Canada’s farmers aren’t carrying a lot of debt compared to their assets, but some farmers are carrying a lot of debt compared to their profitability.
That debt might increasingly make it hard for them to get the loans they need to expand, develop or to keep operating.
Those insights arise from work carried out by financial analyst Bertrand Montel on Canadian farm debt, based on the Farm Financial Survey of 2001-15.
While overall farm debt isn’t high, about half the people considered to be farmers have virtually zero debt, while a tiny proportion of farmers carries a huge share of the total debt load and most of the financial stress.
In recent years, the farms that carry the most debt appear to be taking on more debt as they grow and develop, putting some of them in danger of a credit crunch.
“There’s really, really a concentration of debt that is not … commensurate to their share of farm sales,” said Montel, referring to the 14 percent of Canadian farms that carry 70 percent of farm debt but produce only 50 percent of farm product sales.
Financial stress does not generally appear to apply to particular provinces or industries, but arises mostly from the combination of debt levels and relative profitability of individual farms.
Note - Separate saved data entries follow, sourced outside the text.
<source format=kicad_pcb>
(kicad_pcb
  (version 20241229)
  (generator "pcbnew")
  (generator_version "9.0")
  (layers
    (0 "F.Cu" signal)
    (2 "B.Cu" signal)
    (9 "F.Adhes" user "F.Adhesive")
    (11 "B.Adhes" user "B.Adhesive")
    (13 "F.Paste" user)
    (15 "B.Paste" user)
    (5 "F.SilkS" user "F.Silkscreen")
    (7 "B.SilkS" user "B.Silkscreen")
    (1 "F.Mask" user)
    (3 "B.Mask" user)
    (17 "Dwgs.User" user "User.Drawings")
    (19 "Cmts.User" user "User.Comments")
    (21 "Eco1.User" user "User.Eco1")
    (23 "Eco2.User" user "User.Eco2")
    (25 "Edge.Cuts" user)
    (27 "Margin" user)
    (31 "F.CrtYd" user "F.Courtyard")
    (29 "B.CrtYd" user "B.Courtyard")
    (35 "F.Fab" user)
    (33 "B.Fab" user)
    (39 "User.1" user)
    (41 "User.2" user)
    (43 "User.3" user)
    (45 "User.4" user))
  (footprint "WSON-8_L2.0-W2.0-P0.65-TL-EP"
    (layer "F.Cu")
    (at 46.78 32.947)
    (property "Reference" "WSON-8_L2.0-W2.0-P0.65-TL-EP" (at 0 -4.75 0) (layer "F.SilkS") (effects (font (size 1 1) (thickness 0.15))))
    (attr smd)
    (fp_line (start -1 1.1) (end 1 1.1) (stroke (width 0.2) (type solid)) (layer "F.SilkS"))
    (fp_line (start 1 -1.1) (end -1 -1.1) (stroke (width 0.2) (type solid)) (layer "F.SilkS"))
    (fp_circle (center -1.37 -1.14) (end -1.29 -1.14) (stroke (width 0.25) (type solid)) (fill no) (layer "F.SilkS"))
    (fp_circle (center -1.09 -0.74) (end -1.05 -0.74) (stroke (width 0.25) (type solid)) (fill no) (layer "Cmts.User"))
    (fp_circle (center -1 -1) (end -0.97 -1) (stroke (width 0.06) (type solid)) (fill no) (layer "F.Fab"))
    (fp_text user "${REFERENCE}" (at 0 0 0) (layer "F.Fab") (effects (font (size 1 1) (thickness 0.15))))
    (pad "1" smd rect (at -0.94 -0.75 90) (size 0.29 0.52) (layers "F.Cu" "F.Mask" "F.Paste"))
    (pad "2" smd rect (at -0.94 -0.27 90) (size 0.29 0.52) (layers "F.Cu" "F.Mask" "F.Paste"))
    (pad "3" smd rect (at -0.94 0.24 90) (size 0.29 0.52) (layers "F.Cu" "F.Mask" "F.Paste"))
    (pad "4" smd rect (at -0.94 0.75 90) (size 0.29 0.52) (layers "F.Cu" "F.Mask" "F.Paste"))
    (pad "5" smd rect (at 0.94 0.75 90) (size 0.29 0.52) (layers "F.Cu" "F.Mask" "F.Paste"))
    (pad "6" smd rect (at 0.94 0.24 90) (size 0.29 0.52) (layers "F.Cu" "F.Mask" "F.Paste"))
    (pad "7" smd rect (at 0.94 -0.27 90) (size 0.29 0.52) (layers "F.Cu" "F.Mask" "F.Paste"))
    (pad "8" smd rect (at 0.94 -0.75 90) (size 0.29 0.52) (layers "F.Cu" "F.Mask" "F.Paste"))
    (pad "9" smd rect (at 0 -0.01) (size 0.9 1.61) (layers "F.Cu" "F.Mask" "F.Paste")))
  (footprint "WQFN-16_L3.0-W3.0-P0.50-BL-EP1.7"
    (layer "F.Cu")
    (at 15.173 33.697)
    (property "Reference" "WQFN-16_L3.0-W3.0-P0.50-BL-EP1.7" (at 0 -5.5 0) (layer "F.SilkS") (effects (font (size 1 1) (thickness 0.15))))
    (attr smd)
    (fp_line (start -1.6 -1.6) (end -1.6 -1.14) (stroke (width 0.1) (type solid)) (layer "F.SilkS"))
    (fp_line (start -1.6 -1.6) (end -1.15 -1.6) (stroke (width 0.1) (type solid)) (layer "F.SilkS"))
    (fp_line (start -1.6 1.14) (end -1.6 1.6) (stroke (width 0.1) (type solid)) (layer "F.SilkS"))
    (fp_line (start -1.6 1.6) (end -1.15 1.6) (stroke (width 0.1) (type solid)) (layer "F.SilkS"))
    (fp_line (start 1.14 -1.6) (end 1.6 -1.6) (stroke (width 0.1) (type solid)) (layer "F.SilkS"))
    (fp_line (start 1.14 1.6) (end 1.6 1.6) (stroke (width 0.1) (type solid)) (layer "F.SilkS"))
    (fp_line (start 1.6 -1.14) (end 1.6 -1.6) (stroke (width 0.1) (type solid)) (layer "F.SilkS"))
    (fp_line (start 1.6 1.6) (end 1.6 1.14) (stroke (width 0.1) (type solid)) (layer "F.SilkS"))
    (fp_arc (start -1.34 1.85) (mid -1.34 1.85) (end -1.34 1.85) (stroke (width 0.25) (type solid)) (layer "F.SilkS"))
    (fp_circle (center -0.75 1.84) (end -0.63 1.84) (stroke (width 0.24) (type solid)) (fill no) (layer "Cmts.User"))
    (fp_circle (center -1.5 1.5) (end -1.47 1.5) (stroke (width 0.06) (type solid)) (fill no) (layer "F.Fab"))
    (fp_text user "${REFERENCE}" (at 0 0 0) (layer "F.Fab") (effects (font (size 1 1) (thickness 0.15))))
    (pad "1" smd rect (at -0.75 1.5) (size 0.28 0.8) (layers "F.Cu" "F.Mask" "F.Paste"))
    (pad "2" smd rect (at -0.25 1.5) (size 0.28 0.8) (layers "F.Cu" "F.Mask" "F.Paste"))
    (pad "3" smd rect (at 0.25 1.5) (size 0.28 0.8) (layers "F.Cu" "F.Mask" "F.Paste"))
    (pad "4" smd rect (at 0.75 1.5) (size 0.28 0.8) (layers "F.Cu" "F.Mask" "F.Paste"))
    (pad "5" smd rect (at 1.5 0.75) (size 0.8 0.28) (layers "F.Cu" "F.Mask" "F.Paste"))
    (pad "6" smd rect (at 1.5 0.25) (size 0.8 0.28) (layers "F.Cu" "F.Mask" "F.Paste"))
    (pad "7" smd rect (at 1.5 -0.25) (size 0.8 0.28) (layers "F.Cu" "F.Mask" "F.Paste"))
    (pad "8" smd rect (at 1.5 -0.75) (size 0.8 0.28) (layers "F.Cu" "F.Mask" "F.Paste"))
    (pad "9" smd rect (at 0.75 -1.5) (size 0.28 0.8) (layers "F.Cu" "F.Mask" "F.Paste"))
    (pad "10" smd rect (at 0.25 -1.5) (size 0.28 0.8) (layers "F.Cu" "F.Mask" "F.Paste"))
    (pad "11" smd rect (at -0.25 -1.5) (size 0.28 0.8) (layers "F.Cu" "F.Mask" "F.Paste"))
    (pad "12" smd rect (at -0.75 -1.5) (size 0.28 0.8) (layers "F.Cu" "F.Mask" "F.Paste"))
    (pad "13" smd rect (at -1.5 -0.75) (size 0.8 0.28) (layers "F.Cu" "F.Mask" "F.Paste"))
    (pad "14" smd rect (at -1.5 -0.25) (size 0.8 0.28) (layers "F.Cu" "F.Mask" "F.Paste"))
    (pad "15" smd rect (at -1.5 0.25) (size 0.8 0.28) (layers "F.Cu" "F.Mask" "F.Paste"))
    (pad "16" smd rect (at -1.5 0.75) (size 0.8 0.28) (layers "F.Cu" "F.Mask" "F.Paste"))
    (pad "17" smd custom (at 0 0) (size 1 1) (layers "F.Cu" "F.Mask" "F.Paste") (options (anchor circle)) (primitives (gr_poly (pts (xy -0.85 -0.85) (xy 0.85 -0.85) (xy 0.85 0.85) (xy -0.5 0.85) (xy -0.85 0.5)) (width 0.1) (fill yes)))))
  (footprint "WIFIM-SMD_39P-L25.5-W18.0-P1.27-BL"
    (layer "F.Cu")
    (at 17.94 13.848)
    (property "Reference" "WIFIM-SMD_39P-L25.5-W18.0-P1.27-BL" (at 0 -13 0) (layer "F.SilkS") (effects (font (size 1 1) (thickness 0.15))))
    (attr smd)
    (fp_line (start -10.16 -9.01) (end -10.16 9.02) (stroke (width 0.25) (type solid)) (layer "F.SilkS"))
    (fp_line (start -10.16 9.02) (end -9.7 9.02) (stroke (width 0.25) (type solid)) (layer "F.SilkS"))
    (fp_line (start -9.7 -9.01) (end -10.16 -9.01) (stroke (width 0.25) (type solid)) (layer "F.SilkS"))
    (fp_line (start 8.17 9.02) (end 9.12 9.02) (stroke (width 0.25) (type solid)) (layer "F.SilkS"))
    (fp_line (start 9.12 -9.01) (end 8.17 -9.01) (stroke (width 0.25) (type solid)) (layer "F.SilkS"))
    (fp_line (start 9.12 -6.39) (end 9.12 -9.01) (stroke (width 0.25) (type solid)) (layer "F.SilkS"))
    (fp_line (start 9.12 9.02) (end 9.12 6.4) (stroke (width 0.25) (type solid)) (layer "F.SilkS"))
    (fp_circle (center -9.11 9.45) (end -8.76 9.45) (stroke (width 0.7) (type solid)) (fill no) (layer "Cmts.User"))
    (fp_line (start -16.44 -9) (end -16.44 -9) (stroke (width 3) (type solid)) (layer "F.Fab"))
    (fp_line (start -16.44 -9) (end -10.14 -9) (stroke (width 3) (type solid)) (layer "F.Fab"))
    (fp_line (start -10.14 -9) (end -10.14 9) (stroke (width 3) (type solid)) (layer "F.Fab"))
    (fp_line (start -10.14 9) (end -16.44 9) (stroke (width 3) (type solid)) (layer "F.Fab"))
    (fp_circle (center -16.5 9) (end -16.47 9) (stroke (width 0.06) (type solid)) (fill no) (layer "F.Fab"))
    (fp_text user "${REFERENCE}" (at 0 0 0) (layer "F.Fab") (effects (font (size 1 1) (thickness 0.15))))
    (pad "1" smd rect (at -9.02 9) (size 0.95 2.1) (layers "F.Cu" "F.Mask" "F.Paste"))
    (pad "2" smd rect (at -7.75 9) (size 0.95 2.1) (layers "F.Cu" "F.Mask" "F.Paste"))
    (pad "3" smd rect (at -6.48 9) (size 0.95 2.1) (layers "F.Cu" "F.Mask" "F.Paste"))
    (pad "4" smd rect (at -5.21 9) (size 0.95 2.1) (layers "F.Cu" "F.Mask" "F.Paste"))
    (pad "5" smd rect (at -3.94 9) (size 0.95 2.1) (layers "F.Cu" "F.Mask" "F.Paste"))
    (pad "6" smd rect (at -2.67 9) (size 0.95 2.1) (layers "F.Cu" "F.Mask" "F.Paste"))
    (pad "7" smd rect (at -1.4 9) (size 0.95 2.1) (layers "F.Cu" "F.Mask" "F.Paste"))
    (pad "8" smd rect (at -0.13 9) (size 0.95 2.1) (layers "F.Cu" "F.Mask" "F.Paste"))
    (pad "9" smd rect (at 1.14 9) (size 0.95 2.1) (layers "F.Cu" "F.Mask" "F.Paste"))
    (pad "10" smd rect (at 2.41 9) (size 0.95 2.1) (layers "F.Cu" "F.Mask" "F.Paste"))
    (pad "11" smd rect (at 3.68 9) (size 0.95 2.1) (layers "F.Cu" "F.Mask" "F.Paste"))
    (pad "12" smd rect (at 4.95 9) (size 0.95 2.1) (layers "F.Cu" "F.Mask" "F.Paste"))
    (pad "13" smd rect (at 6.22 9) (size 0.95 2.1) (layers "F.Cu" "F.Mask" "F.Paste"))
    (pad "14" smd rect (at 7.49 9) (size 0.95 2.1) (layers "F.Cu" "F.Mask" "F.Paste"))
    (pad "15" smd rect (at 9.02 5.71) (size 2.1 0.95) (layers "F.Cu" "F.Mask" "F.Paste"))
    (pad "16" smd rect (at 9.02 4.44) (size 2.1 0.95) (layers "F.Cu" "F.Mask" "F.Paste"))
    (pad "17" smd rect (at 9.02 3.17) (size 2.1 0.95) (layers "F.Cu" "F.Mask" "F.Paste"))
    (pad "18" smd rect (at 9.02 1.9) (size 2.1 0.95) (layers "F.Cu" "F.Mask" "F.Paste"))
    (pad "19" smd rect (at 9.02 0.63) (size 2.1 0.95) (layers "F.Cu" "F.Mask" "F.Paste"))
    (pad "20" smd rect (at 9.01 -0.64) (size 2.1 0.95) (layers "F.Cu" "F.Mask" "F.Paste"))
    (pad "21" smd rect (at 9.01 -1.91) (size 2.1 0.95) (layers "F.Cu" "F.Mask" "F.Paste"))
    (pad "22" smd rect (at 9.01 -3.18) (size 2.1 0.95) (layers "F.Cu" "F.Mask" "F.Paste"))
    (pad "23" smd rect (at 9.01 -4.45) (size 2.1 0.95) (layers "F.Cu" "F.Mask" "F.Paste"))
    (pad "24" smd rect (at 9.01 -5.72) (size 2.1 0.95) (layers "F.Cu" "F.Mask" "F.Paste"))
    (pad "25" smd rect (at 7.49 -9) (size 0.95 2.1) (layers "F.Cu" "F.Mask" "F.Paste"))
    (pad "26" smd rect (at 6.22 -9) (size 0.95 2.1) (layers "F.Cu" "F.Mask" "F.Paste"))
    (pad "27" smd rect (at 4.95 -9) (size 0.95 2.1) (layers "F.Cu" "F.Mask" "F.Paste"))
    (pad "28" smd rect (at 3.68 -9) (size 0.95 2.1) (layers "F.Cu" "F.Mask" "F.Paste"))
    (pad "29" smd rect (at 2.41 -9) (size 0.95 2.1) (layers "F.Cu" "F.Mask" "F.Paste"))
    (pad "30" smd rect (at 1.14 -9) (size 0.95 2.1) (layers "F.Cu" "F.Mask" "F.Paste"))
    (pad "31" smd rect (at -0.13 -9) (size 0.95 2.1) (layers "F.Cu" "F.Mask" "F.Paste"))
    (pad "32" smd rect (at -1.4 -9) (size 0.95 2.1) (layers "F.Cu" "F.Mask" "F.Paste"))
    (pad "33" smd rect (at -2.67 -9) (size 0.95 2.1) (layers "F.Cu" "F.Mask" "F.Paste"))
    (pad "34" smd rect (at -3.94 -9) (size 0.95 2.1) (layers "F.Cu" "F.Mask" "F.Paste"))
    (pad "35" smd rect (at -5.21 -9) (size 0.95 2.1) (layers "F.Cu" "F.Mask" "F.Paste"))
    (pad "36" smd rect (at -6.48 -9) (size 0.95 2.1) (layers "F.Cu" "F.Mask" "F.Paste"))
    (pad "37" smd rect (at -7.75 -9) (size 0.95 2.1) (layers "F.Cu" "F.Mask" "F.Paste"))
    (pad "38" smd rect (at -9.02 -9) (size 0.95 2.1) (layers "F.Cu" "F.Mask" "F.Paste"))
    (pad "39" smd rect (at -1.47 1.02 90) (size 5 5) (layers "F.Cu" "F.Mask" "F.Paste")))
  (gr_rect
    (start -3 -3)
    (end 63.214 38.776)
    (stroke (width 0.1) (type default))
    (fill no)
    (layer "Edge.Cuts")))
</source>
The exception is dairy farming, which appears to have a much higher proportion of financially dubious operations. That’s a problem in an industry in which the need to expand for efficiency’s sake is large, but the cost is great, and profits have been hurt by recent prices.
“We may be approaching a kind of tipping point, where a significant number of dairy farmers are facing a financial issue that may lead to discussions with their lender,” said Montel.
That will particularly be the case if the most financially sound farmers are those who are retiring and the financially stressed farmers are younger ones who will need financing to take over retiring farmers’ production.
The notion of financial stress allows farm situations to be looked at beyond a crude examination of whether farms are likely to fall into bankruptcy. Financial stress refers to pressure that may arise from poor finances, such as the inability of a farm to get more loans, face higher borrowing costs or be pushed into liquidating assets or departing an industry.
Most farms are unlikely to ever face bankruptcy, but the stressed pockets could face profound challenges that aren’t revealed in general data.
Statistics Canada’s work provides much of the raw data for the analysis, but Montel wanted to examine farm debt in a more refined and relevant manner, in the way that an agricultural banker would probably look at it.
Montel used some financial ratios popular with lenders and developed his own modelling to break farmers into different sub-groups and clusters.
The work was done independently by Montel, but funded by Farm Credit Canada, which had exclusive access to the analysis for a year after Montel produced it in September 2017. It will now be released publicly and will be presented at the Canadian Agricultural Economics Society’s annual meeting in July.
Montel worked as an agricultural banker and saw that public statistics weren’t revealing the same sort of perspective he saw working inside banks. But he also knew no one bank’s numbers would reveal as comprehensive a picture as would be possible with Statistic Canada’s numbers.
“A lot of the research I got just confirmed some of the things I saw when I was in banks doing agricultural lending,” said Montel.